- Born: October 21, 1944 North Charleston, South Carolina, U.S.
- Died: August 22, 2013 (aged 68) Charleston, South Carolina, U.S.
- Education: University of South Carolina School of Law
- Occupation: Lawyer

= Ronald Motley =

American lawyer

Ronald L. Motley (October 21, 1944 - August 22, 2013) was an American trial attorney and a principal of Motley Rice LLC-a law firm based in Mount Pleasant, South Carolina. He is best known for leading lawsuits against tobacco and asbestos companies.

==Early life and education==
Motley grew up in North Charleston, South Carolina, where his father owned an Amoco gas station. He graduated from the University of South Carolina School of Law in 1971.

==Career==
Motley was lead counsel for more than 6,500 family members and survivors of the September 11 attacks seeking justice against al-Qaeda's financiers.

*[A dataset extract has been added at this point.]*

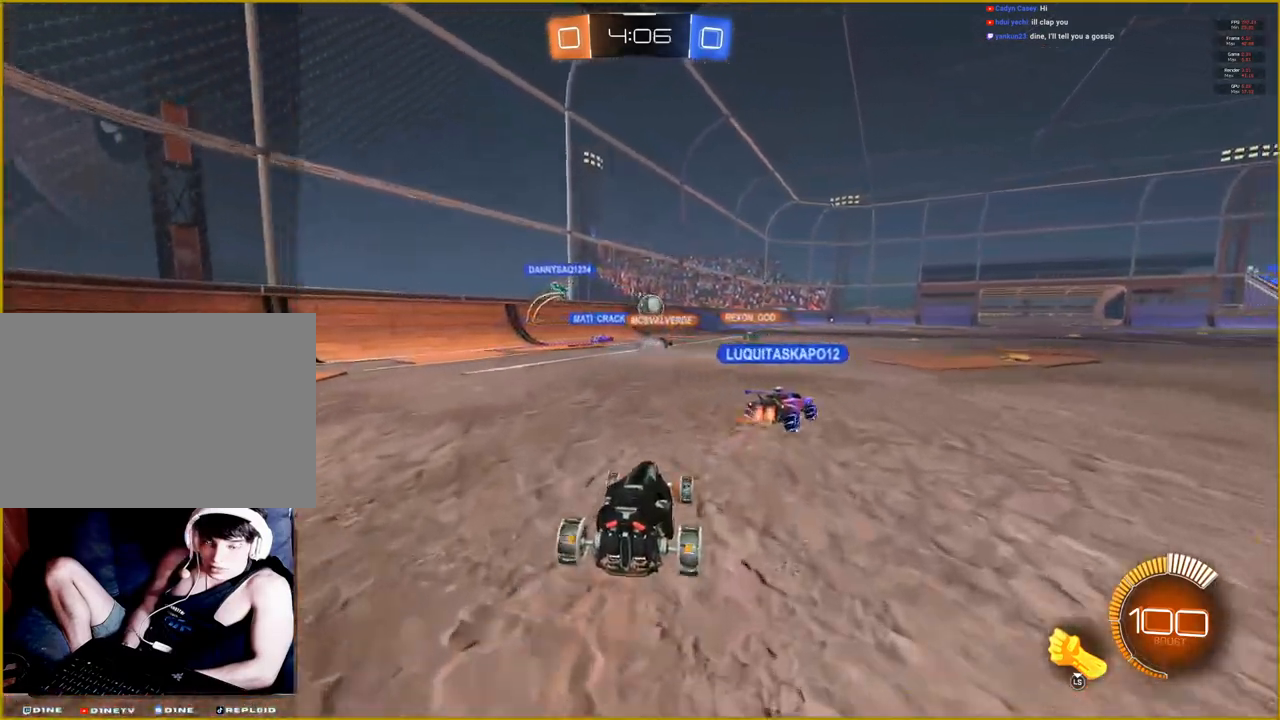
{"buttons": ["R2"], "left_stick": "center", "right_stick": "center", "events": []}
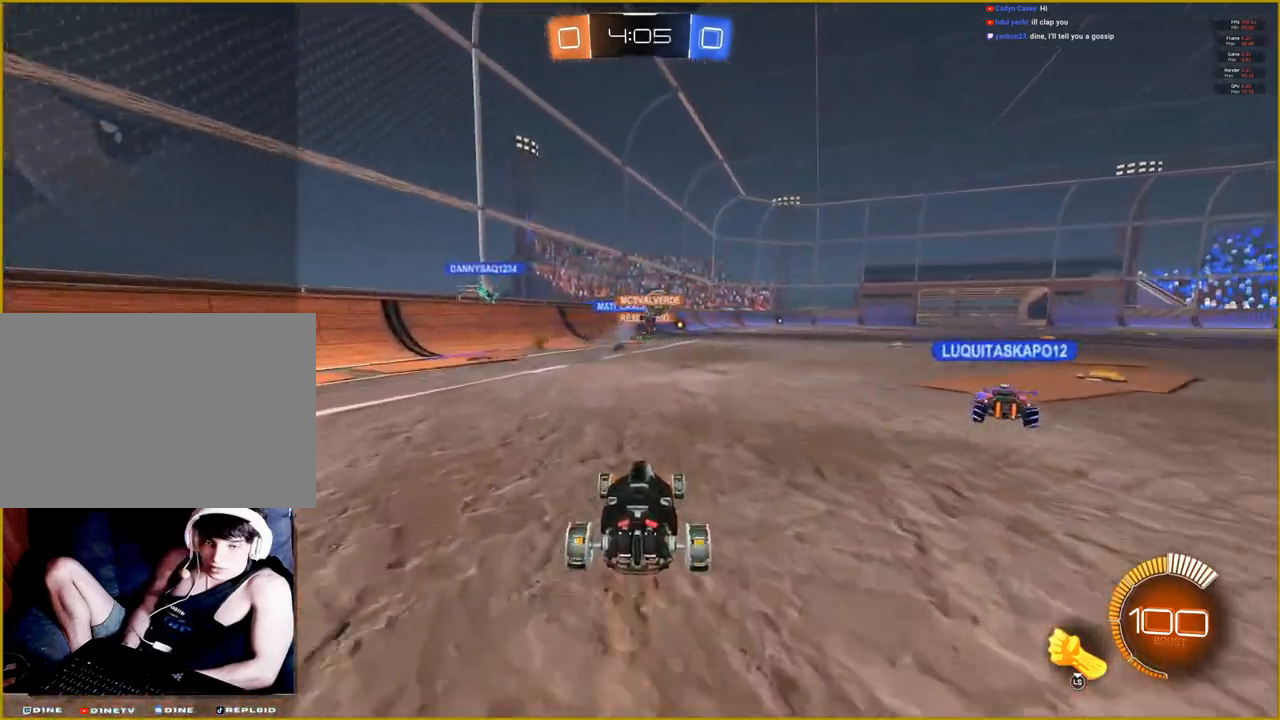
{"buttons": ["R2"], "left_stick": "right", "right_stick": "center", "events": [[183, "left_stick", "right"]]}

Motley won major judgments for his clients against the asbestos and tobacco industries. Motley was portrayed by Bruce McGill in the 1999 film The Insider, starring Russell Crowe.

==Death==
Motley died on August 22, 2013, after a prolonged illness. The cause of death was described by one colleague as "respiratory complications" and by another as "complications from organ failure".